PROVIDED PASSAGE:
====

US20110154124A1

US20110154124A1 - Method and device for preventing failure

Info

Publication number: US20110154124A1
Application number: US12/992,969
Authority: US
Inventors: Eric Blot-Lefevre
Original assignee: TRUSTSEED Sas
Current assignee: TRUSTSEED Sas
Priority date: 2008-05-16
Filing date: 2009-05-12
Publication date: 2011-06-23
Also published as: FR2931324A1; ATE544254T1; EP2286526B1; EP2286526A2; FR2931324B1; WO2009138405A2; WO2009138405A3

Abstract

The method of tracking the evolution of a physical quantity comprises:

- a step of storing a plurality of dates of transmissions of numerical values requested by requests issued by so-called “requesting” entities destined for the same so-called “issuing” entity sending numerical values,
- for each so-called transmission actually carried out subsequent to a so-called request, a step of storing the date of transmission and a step of determining the lag between the date of the actual transmission and the corresponding requested transmission date,
- for each of a plurality of predetermined durations, a step of determining a statistical quantity representative of the so-called lags,
- a step of determining the evolution of said statistical quantity between at least two of the so-called predetermined durations and
- a step of comparing said evolution with a predetermined limit value.

Description

This application is a national phase application under §371 of PCT/EP2009/055726, filed May 12, 2009, which claims priority to French Patent Application No. 0802715, filed May 16, 2008, the entire content of which is expressly incorporated herein by reference.

BACKGROUND OF THE INVENTION

The present invention relates to a method of and a device for tracking the evolution of a physical quantity. It applies, in particular, to the tracking of the evolution of lags in transmission of numerical values from an entity, said lags being measured between the moment when the transmission is requested and the moment when it is actually carried out.
The detection of risks of suspension of transmissions of numerical values originating from an entity is currently too slow in relation to users' requirements. Stated otherwise, the suspension has generally already taken place when the computer systems concerned detect it.

SUMMARY OF THE INVENTION

The present invention is aimed at remedying these drawbacks.
For this purpose, according to a first aspect, the present invention is aimed at a method of tracking the evolution of a physical quantity, comprising:

By virtue of these provisions, it is possible to detect a risk of disturbance or of suspension of transmission on the part of said entity, before it occurs. For example, the risks of failures relate to numerical values intended for actuators of physical systems or transfers of monetary values.
According to particular characteristics, in the course of the step of storing a plurality of requested transmission dates, each date requested by a plurality of “requesting” entities destined for the same “issuing” entity is stored.
Thus, the implementation of the present invention does not make it necessary to store all the dates of requests issued destined for the issuing entity. This implementation is thus simplified.
According to particular characteristics, in the course of the step of determining a statistical quantity representative of the so-called lags, an average is determined, for a so-called predetermined duration, of the lags determined in the course of the lag determination step.
The statistical quantity is therefore very easy to determine.

====

EXERCISE DESCRIPTION: Resume the patent description about tracking lags in transmissions of numerical values, starting right after its last sentence.

====

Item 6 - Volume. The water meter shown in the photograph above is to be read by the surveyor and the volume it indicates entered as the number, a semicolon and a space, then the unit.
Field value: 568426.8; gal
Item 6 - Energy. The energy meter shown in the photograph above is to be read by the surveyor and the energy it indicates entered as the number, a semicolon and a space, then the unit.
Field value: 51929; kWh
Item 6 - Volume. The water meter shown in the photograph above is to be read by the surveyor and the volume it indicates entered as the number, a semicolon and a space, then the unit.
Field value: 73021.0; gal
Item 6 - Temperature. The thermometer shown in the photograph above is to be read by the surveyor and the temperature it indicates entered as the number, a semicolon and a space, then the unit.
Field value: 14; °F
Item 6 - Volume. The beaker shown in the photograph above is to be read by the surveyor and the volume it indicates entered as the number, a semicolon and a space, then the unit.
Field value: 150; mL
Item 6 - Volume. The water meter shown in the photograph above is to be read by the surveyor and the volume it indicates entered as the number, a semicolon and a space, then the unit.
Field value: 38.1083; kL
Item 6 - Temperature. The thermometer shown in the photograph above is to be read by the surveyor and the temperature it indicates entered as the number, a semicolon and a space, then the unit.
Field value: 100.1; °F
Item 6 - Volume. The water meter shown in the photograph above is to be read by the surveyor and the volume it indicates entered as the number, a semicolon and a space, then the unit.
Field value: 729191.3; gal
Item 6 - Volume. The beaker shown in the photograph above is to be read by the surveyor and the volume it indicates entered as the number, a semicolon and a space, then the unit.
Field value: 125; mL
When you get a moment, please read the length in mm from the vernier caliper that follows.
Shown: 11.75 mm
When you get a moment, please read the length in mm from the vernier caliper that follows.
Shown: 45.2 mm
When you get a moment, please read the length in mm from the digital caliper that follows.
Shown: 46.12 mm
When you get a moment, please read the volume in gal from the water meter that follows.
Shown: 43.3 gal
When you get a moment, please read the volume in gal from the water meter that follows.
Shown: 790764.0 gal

====

REPLY TO THE EXERCISE:
According to particular characteristics, in the course of the step of determining a statistical quantity representative of the so-called lags, the statistical quantity is weighted as a function of the numerical value corresponding to the request.
The significance of the numerical values in the determination of the statistical quantity is thus taken account of in the determination of the risk of suspension.
According to particular characteristics, in the course of the step of comparing said evolution with a predetermined limit value, said predetermined limit value depends on the past evolution of said statistical quantity.
Thus, a more complex evolution profile than a simple local evolution may be taken into account.
According to particular characteristics, if said evolution is greater than the predetermined limit value, a step of issuing an alarm message destined for each issuing entity that made a request whose date has been stored in the course of the step of storing dates of requests is performed.
The requesting entities can thus take measures to limit the influence of the risk, for example by limiting the numerical values which are the subjects of the requests or the lag requested for their transmissions.
According to a second aspect, the present invention is aimed at a device for tracking the evolution of a physical quantity, comprising:

- a memory for storing a plurality of dates of transmissions of numerical values requested by requests issued by so-called “requesting” entities destined for the same so-called “issuing” entity sending numerical values,
- a memory for storing the date of transmission of each so-called transmission actually carried out subsequent to a so-called request,
- a processing module for determining the lag between the date of the actual transmission and the corresponding requested transmission date,
- a processing module for determining a statistical quantity representative of the so-called lags, for each of a plurality of predetermined durations,
- a processing module for determining the evolution of said statistical quantity between at least two of the so-called predetermined durations and
- a processing module for comparing said evolution with a predetermined limit value.

According to a third aspect, the present invention is aimed at a computer program, comprising instructions adapted, once implemented by a computer system, for implementing the method which is the subject of the present invention, such as succinctly set forth hereinabove.
The advantages, aims and particular characteristics of this device and of this computer program being similar to those of the method which is the subject of the present invention, such as succinctly set forth hereinabove, they are not recalled here.

BRIEF DESCRIPTION OF THE DRAWINGS

Other advantages, aims and characteristics of the present invention will emerge from the description which follows, given for explanatory and wholly non-limiting purposes in regard to the appended drawings, in which:

FIG. 1 schematically represents a particular embodiment of the device which is the subject of the present invention and

FIG. 2 represents, in the form of a logic diagram, steps implemented in a particular embodiment of the method which is the subject of the present invention.

Depicted in FIG. 1 are a device 105 comprising a central unit 110, a nonvolatile memory 115, a random access memory 120, a data support reader 125 and a means of access 130 to a network 135. Requester computer systems 140, 145 and 150, issuer computer systems 155 and 160 and destination computer systems 165 and 170 are linked to the network 135.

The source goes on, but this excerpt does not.